Mixing it up

November 14, 2016

Andrew Reavley looks at why mixed use is increasingly popular in the capital


With competitive pressure on available land and an increasingly limited supply, an innovative and forward thinking approach is required when considering urban development sites. This is particularly prevalent in London where values allow different uses to compete for the same plots of land.

The solution is often a mixed use approach; however value is not the sole driver. Increasingly planners and local authorities see the need to resolve local and national housing targets by stipulating residential content as a key component of development. Equally, office and residential developers see the benefit of complimentary retail and leisure uses to animate and activate public areas. Lunson Mitchenall is currently advising on this type of high density approach at the Lewisham Gateway development in Lewisham and the redevelopment of the Elephant and Castle shopping centre in SE1.

However, it is imperative that adequate forethought is given as to how the uses interact. To set the correct calibre of retail and restaurant uses, the space needs to be designed from the outset and not shoe-horned into whatever is left.

Increasingly operators are not prepared to concede on servicing strategies, customer experience, floor to ceiling heights and comprised layouts.
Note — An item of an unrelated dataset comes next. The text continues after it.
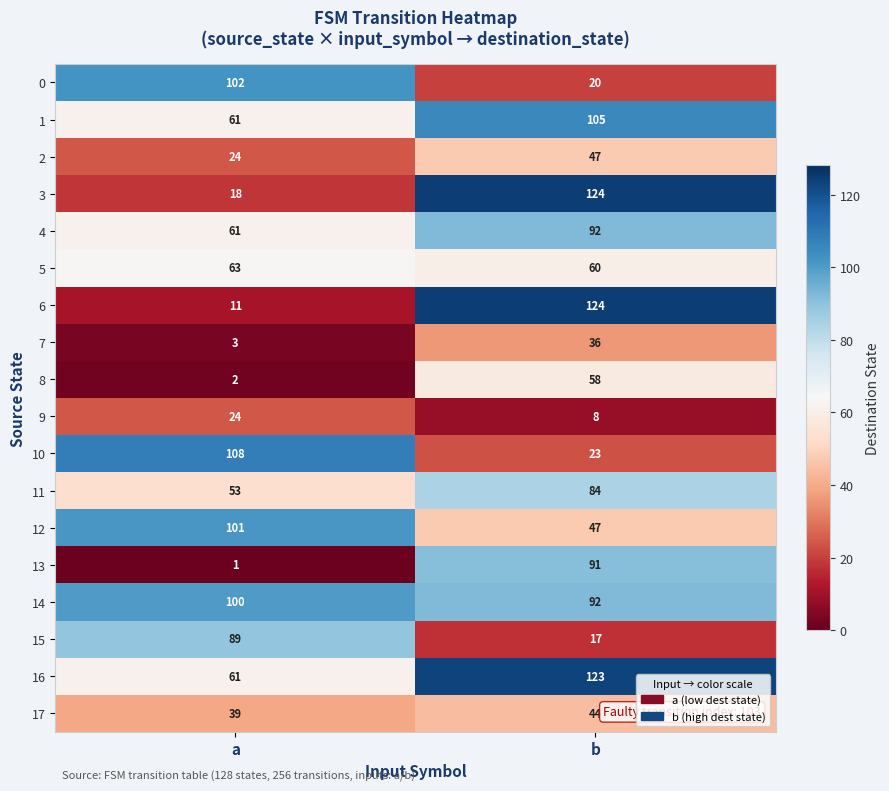

At how many categories does at least one series exceed 92?

2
Setting the right tenant mix tone at ground floor can add significant value to the upper parts whether they be office or residential. At the higher end this is self-explanatory; there is no better example than the McLaren garage beneath the Candy and Candy No.1 Hyde Park development. This would be less relevant to a student housing block in Acton, where a Tesco Express or Nandos might be more appropriate.

Combining uses in a complimentary way may not always be the most efficient form of development if the individual uses are looked at in isolation. However, when a more composite view is taken and other issues such as public transport integration, place setting and urban realm are incorporated into the design, mixed-use development can provide interesting and valuable long term solutions.